Beeswax candles and figures
  • Beeswax is mainly used to make honeycomb foundation for reuse by the bees.
  • Purified and bleached beeswax is used in the production of food, cosmetics, and pharmaceuticals:
    • Beeswax is used as a coating for cheese, to protect the food as it ages. As a food additive, beeswax is known as E901 (glazing agent).
    • As a skin care product, a German study found beeswax to be superior to similar "barrier creams" (usually mineral oil based creams, such as petroleum jelly), when used according to its protocol.
    • Beeswax is an ingredient in moustache wax, as well as hair pomades.
    • Beeswax is an ingredient in surgical bone wax.
  • Candles
    • Beeswax candles are preferred in churches because they burn cleanly, with little or no wax dripping down the sides and little visible smoke.
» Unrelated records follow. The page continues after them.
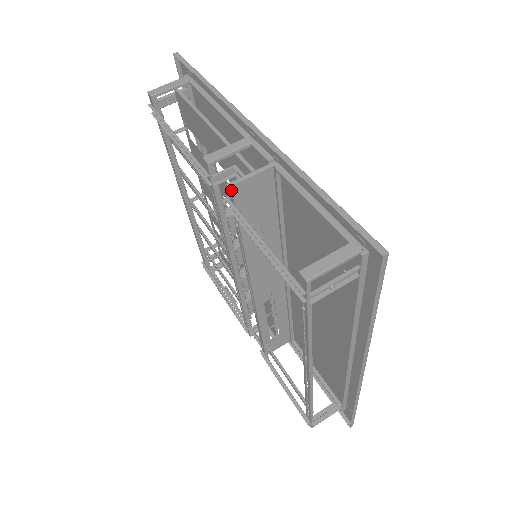
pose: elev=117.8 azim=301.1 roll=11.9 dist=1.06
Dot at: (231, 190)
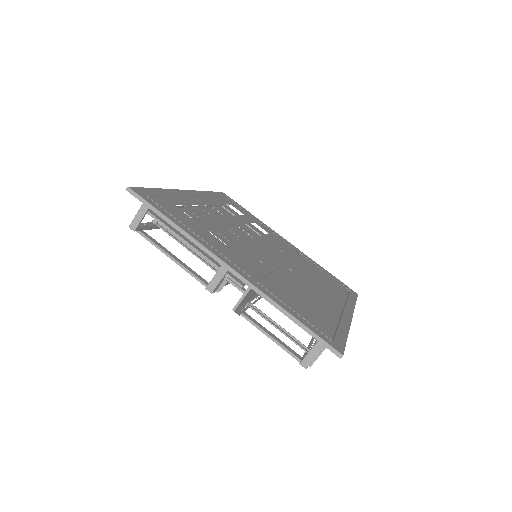
Dot at: (236, 309)
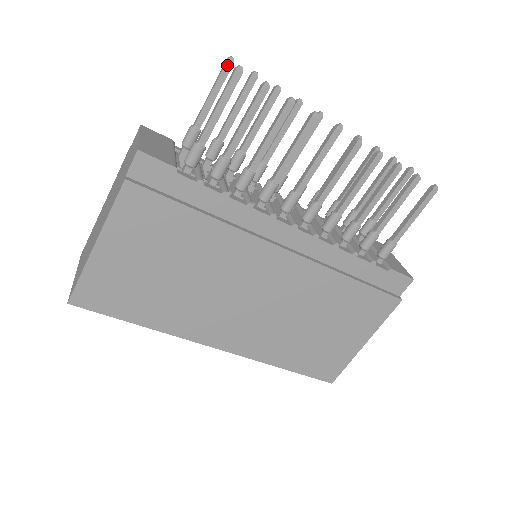
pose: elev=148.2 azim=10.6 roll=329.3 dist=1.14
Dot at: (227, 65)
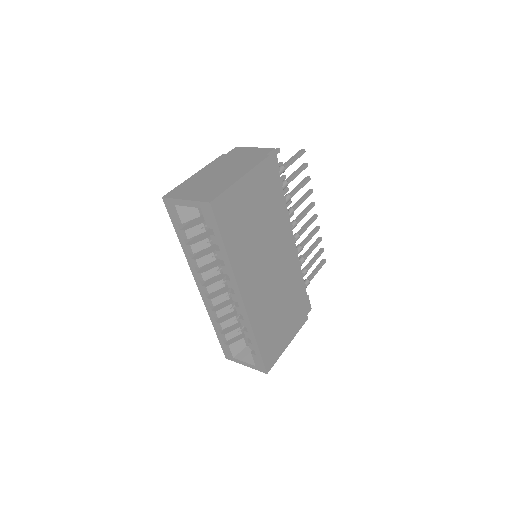
Dot at: (278, 150)
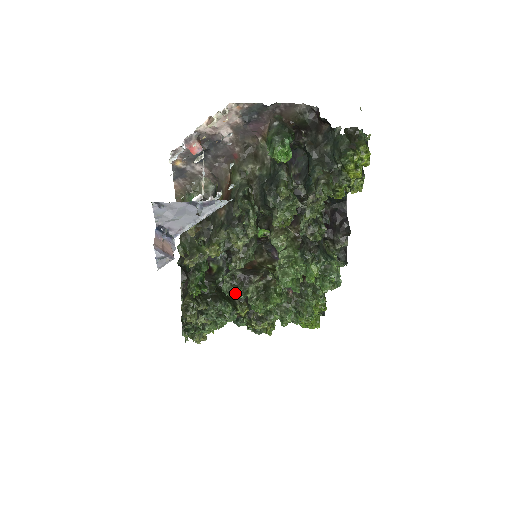
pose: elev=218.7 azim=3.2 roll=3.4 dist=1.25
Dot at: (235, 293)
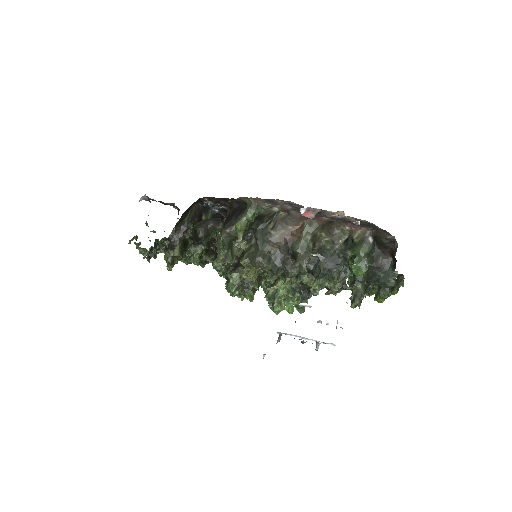
Dot at: (223, 274)
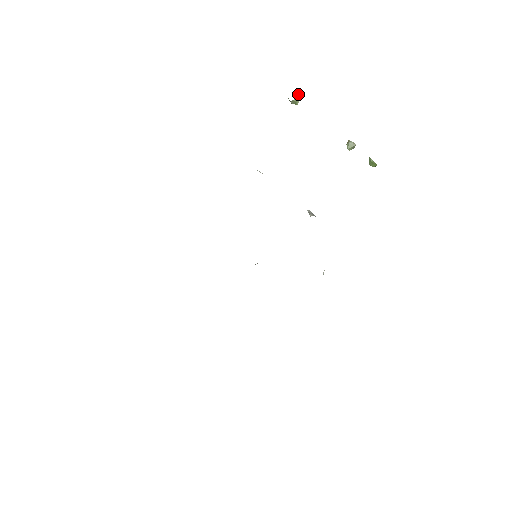
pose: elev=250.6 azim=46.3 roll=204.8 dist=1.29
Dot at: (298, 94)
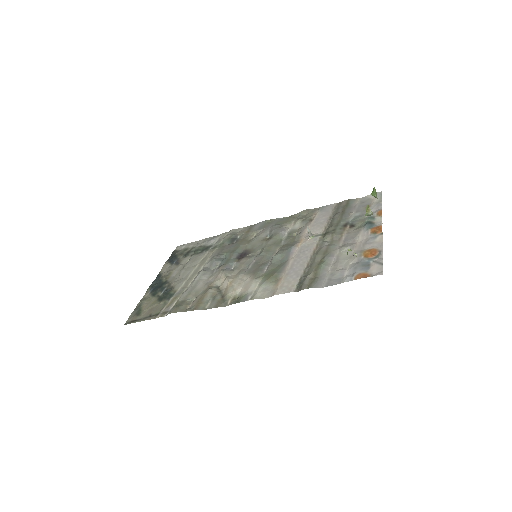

Beeswax is also prescribed as the material (or at least a significant part of the material) for the Paschal candle ("Easter Candle") and is recommended for other candles used in the liturgy of the Roman Catholic Church.[8]
    • Beeswax is used commercially to make fine candles.
    • Beeswax candles
  • Although only about 10,000 tons are produced annually, a variety of niche uses exist:[8]
    • As a component of Shoe polish
    • As a component of Furniture polish, dissolved in turpentine, sometimes blended with linseed or tung oil
    • As a component of modelling waxes.
    • As a blended with pine rosin, beeswax serves as an adhesive to attach reed plates to the structure inside a squeezebox.
    • Used to make Cutler's resin.
    • Used in Eastern Europe in egg decoration. It is used for writing on batik eggs (as in pysanky) and for making beaded eggs.
    • Formerly used in the manufacturing of the cylinders used by the earliest phonographs.
    • Used by percussionists to make a surface on tambourines for thumb rolls.

Historical use

  • Beeswax was ancient man's first plastic, and for thousands of years has been used as a modeling material, to create sculpture and jewelrymolds for use in the lost-wax casting process, or cire perdue.[9] Lost-wax casting of metals involved coating of a wax model with plaster, melting the wax out of the resulting mould and filling the space with molten metal. The technique is still used today by jewellers, goldsmiths and sculptors, in dentistry and even in the industrial manufacture of complex components by investment casting of metals.
  • Wax tablets were used for a variety of writing purposes, from taking down students' or secretaries' notes to recording business accounts.
  • Traces of beeswax were found in the paintings in the Lascaux cave.
  • Traces of beeswax were found in Egyptian mummies.
  • Egyptians used beeswax in shipbuilding.[citation needed]
  • In the Roman period, beeswax was used as waterproofing agent for painted walls and as a medium for the Fayum mummy portraits.[10]
  • Nations subjugated by Rome sometimes paid tribute or taxes in beeswax.
  • In the Middle Ages beeswax was considered valuable enough to become a form of currency.
  • Used in bow making (see English longbow).
  • Used to strengthen and preserve sewing thread.
  • As a component of sealing wax
  • Beeswax is the traditional material from which to make didgeridoo mouthpieces and the frets on the Philippine kutiyapi, a type of boat lute.
  • Beeswax has been used for hundreds of years as a sealant or lubricant for bullets in cap and ball and firearms that use black powder. It is often mixed with other ingredients such as olive oil (sweet oil) and sometimes paraffin. Beeswax was used to stabilize the military explosive Torpex before being replaced by a petroleum-based product.